WHAT YOU SHOULD DO
Transcribe all of the text in the data below word for word, keeping each line as it is, and leave the pictures out of your answer.

---- DATASET EXTRACT

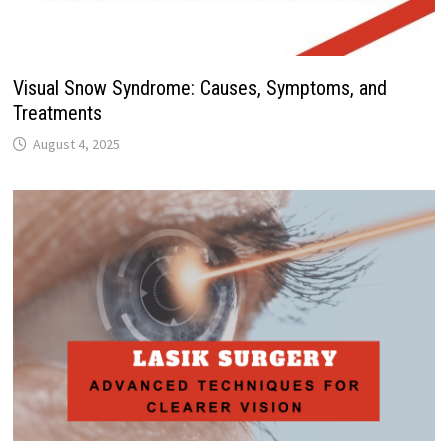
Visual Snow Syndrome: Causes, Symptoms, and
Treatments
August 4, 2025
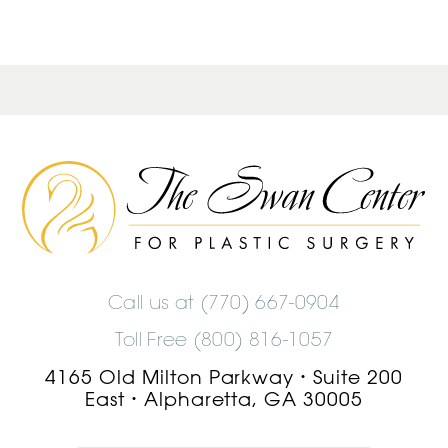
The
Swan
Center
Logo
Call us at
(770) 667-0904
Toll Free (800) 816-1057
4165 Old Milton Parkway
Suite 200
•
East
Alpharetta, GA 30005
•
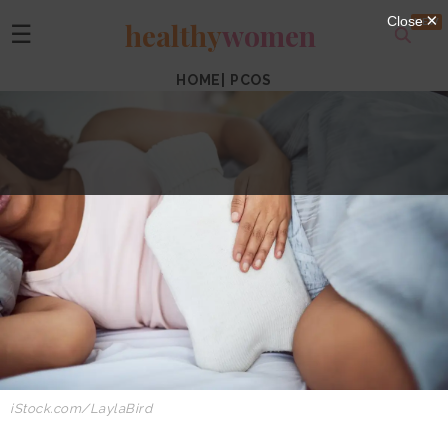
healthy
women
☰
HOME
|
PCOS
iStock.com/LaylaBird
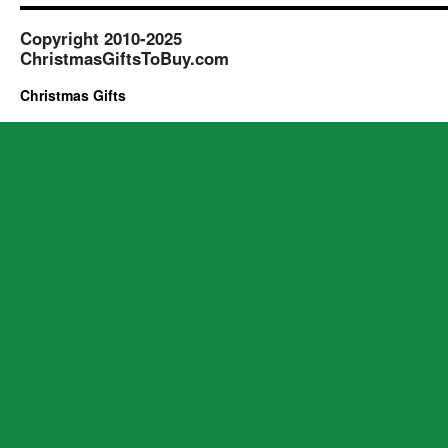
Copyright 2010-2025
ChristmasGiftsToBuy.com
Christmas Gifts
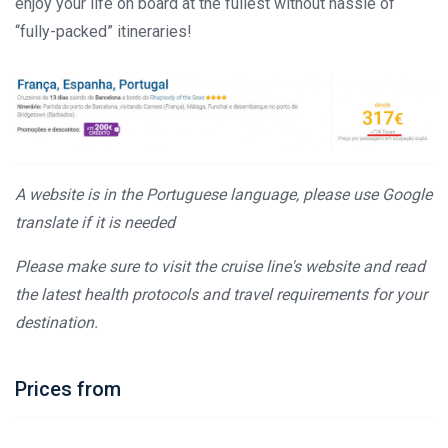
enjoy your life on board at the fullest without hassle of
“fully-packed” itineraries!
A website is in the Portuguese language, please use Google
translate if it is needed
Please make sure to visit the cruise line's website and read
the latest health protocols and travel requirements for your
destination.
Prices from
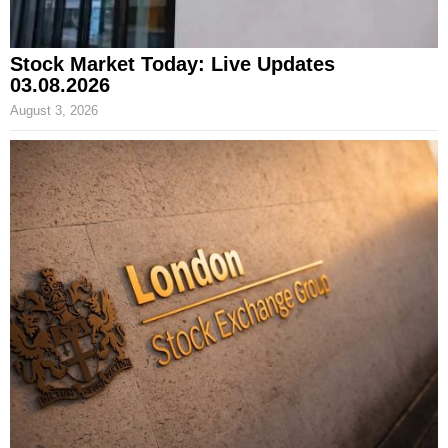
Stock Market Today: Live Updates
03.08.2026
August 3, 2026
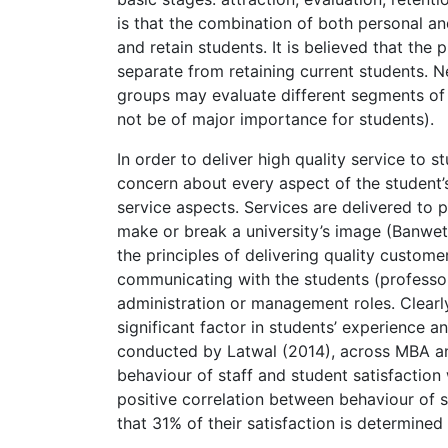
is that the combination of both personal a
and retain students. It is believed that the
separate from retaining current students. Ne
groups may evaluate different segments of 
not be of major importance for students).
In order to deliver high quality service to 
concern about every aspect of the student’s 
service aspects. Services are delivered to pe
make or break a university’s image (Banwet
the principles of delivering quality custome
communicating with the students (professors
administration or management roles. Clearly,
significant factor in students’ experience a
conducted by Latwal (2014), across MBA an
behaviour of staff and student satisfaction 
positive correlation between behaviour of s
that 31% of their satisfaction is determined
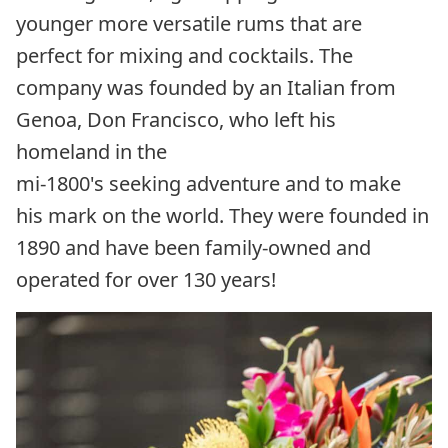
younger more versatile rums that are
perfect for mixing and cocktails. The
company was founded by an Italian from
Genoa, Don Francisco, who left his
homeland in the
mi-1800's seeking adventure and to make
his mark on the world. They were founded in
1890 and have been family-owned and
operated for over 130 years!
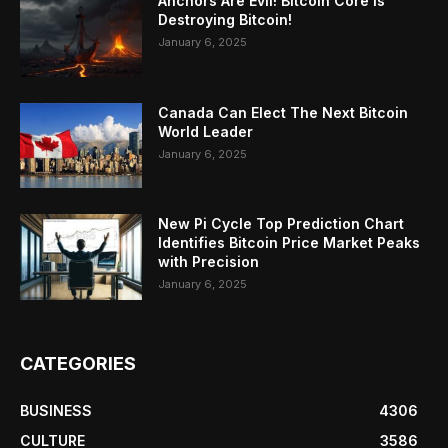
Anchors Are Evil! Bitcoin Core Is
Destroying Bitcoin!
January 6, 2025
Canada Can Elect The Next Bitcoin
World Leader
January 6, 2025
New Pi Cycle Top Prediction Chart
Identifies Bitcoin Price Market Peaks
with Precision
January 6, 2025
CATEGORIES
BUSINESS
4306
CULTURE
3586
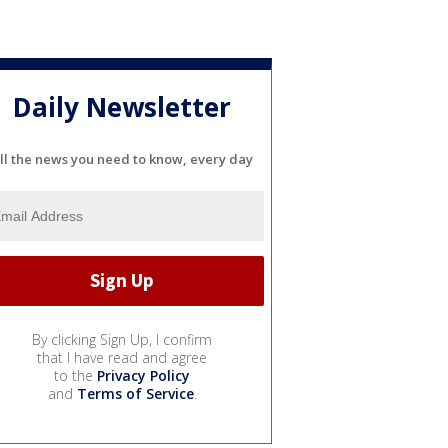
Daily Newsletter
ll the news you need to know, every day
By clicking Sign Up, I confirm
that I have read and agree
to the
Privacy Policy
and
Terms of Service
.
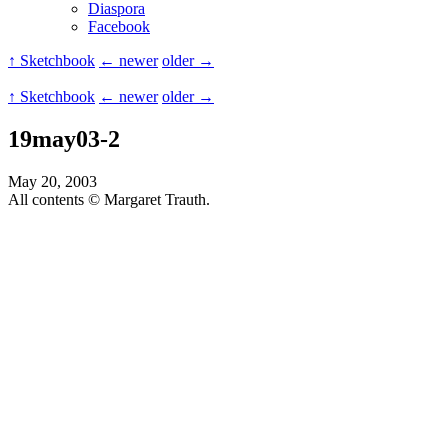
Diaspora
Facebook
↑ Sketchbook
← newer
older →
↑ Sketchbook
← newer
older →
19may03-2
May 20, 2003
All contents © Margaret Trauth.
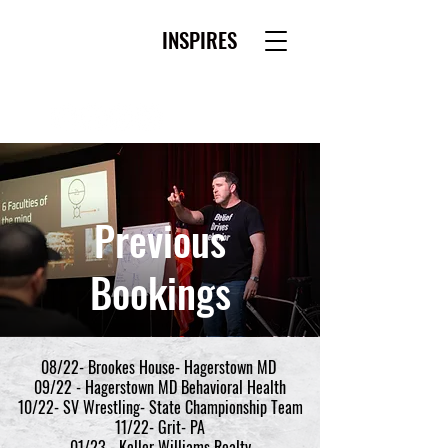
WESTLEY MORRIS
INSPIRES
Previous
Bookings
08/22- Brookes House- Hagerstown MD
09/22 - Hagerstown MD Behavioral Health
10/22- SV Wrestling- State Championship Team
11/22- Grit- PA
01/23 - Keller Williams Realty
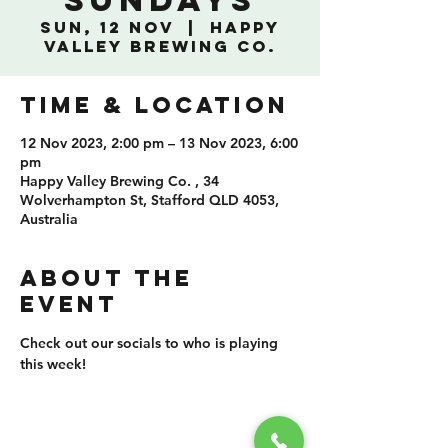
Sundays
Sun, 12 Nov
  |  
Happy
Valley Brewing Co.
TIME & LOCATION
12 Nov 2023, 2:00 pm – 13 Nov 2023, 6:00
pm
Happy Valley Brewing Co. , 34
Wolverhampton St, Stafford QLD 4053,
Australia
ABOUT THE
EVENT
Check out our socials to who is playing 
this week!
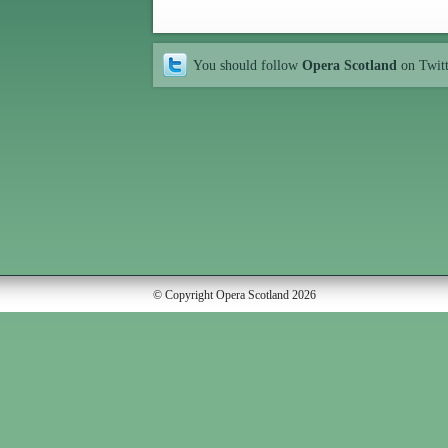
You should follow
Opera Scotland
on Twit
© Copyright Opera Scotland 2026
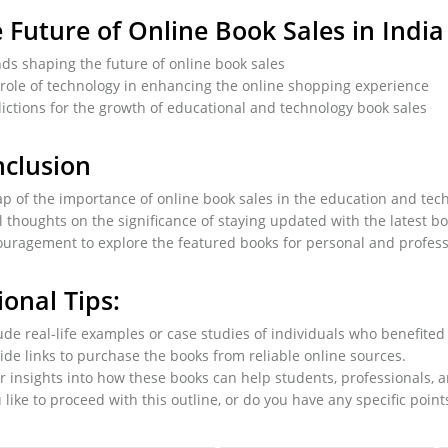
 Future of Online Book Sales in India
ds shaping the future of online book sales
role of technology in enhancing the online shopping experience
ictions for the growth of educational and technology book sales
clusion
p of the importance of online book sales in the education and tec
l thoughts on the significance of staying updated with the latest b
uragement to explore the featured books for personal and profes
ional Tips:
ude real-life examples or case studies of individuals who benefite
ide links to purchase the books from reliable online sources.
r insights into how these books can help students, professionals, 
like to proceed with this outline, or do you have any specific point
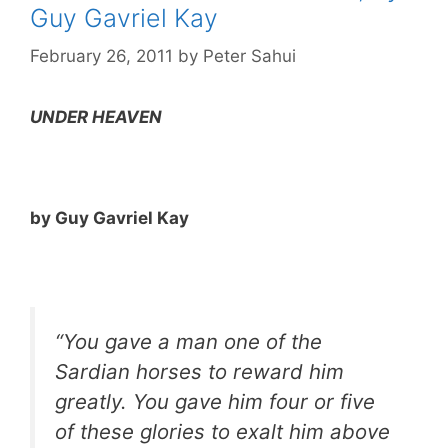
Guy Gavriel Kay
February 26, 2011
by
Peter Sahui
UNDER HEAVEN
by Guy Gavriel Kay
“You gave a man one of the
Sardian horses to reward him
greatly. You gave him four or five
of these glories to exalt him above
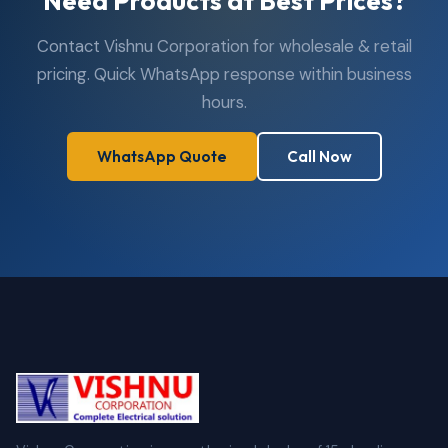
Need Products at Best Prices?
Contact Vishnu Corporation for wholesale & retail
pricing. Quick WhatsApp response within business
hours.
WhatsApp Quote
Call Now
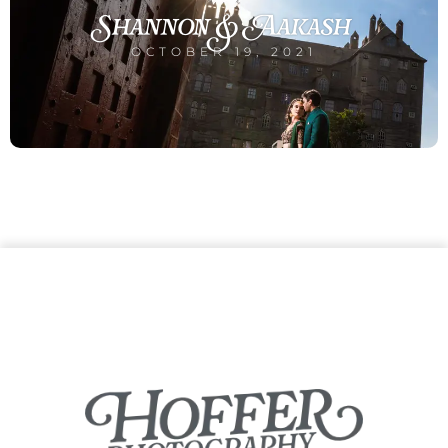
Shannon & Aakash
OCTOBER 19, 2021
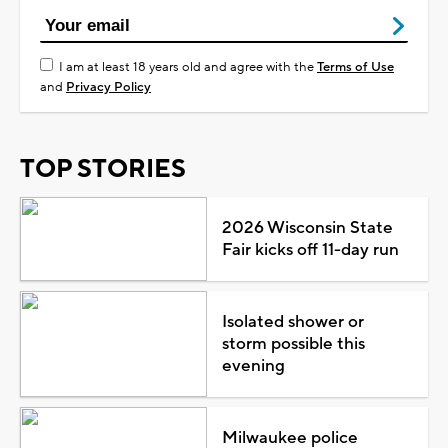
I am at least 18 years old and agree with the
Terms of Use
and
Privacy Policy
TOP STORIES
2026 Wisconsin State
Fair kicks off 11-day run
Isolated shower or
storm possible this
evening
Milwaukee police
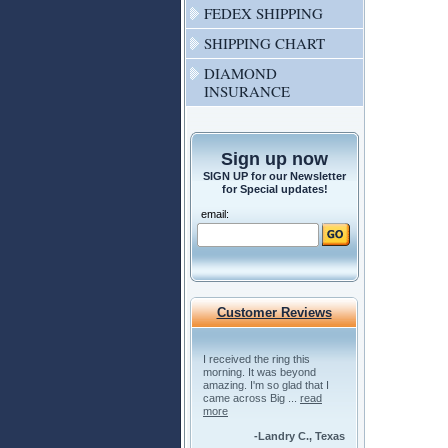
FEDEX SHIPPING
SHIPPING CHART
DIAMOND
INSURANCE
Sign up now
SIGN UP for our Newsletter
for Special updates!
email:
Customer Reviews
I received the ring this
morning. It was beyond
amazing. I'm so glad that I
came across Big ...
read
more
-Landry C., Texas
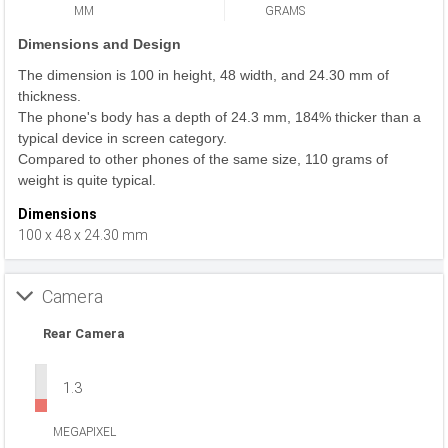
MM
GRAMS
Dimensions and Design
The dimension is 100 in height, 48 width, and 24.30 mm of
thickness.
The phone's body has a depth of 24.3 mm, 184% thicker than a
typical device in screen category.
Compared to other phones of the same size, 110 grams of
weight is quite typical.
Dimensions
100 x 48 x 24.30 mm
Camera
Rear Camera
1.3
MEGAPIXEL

--------

YOUR SOLUTION
Visual Snow Syndrome: Causes, Symptoms, and
Treatments
August 4, 2025
The
Swan
Center
Logo
Call us at
(770) 667-0904
Toll Free (800) 816-1057
4165 Old Milton Parkway
Suite 200
•
East
Alpharetta, GA 30005
•
healthy
women
☰
HOME
|
PCOS
iStock.com/LaylaBird
Copyright 2010-2025
ChristmasGiftsToBuy.com
Christmas Gifts
enjoy your life on board at the fullest without hassle of
“fully-packed” itineraries!
A website is in the Portuguese language, please use Google
translate if it is needed
Please make sure to visit the cruise line's website and read
the latest health protocols and travel requirements for your
destination.
Prices from
Stock Market Today: Live Updates
03.08.2026
August 3, 2026
is that the combination of both personal a
and retain students. It is believed that the
separate from retaining current students. Ne
groups may evaluate different segments of 
not be of major importance for students).
In order to deliver high quality service to 
concern about every aspect of the student’s 
service aspects. Services are delivered to pe
make or break a university’s image (Banwet
the principles of delivering quality custome
communicating with the students (professors
administration or management roles. Clearly,
significant factor in students’ experience a
conducted by Latwal (2014), across MBA an
behaviour of staff and student satisfaction 
positive correlation between behaviour of s
that 31% of their satisfaction is determined
younger more versatile rums that are
perfect for mixing and cocktails. The
company was founded by an Italian from
Genoa, Don Francisco, who left his
homeland in the
mi-1800's seeking adventure and to make
his mark on the world. They were founded in
1890 and have been family-owned and
operated for over 130 years!
Anchors Are Evil! Bitcoin Core Is
Destroying Bitcoin!
January 6, 2025
Canada Can Elect The Next Bitcoin
World Leader
January 6, 2025
New Pi Cycle Top Prediction Chart
Identifies Bitcoin Price Market Peaks
with Precision
January 6, 2025
CATEGORIES
BUSINESS
4306
CULTURE
3586
Daily Newsletter
ll the news you need to know, every day
By clicking Sign Up, I confirm
that I have read and agree
to the
Privacy Policy
and
Terms of Service
.
Diaspora
Facebook
↑ Sketchbook
← newer
older →
↑ Sketchbook
← newer
older →
19may03-2
May 20, 2003
All contents © Margaret Trauth.
WESTLEY MORRIS
INSPIRES
Previous
Bookings
08/22- Brookes House- Hagerstown MD
09/22 - Hagerstown MD Behavioral Health
10/22- SV Wrestling- State Championship Team
11/22- Grit- PA
01/23 - Keller Williams Realty
Sundays
Sun, 12 Nov
  |  
Happy
Valley Brewing Co.
TIME & LOCATION
12 Nov 2023, 2:00 pm – 13 Nov 2023, 6:00
pm
Happy Valley Brewing Co. , 34
Wolverhampton St, Stafford QLD 4053,
Australia
ABOUT THE
EVENT
Check out our socials to who is playing 
this week!
You should follow
Opera Scotland
on Twit
© Copyright Opera Scotland 2026
 Future of Online Book Sales in India
ds shaping the future of online book sales
role of technology in enhancing the online shopping experience
ictions for the growth of educational and technology book sales
clusion
p of the importance of online book sales in the education and tec
l thoughts on the significance of staying updated with the latest b
uragement to explore the featured books for personal and profes
ional Tips:
ude real-life examples or case studies of individuals who benefite
ide links to purchase the books from reliable online sources.
r insights into how these books can help students, professionals, 
like to proceed with this outline, or do you have any specific point
Guy Gavriel Kay
February 26, 2011
by
Peter Sahui
UNDER HEAVEN
by Guy Gavriel Kay
“You gave a man one of the
Sardian horses to reward him
greatly. You gave him four or five
of these glories to exalt him above
Need Products at Best Prices?
Contact Vishnu Corporation for wholesale & retail
pricing. Quick WhatsApp response within business
hours.
WhatsApp Quote
Call Now
Shannon & Aakash
OCTOBER 19, 2021
I am at least 18 years old and agree with the
Terms of Use
and
Privacy Policy
TOP STORIES
2026 Wisconsin State
Fair kicks off 11-day run
Isolated shower or
storm possible this
evening
Milwaukee police
FEDEX SHIPPING
SHIPPING CHART
DIAMOND
INSURANCE
Sign up now
SIGN UP for our Newsletter
for Special updates!
email:
Customer Reviews
I received the ring this
morning. It was beyond
amazing. I'm so glad that I
came across Big ...
read
more
-Landry C., Texas
MM
GRAMS
Dimensions and Design
The dimension is 100 in height, 48 width, and 24.30 mm of
thickness.
The phone's body has a depth of 24.3 mm, 184% thicker than a
typical device in screen category.
Compared to other phones of the same size, 110 grams of
weight is quite typical.
Dimensions
100 x 48 x 24.30 mm
Camera
Rear Camera
1.3
MEGAPIXEL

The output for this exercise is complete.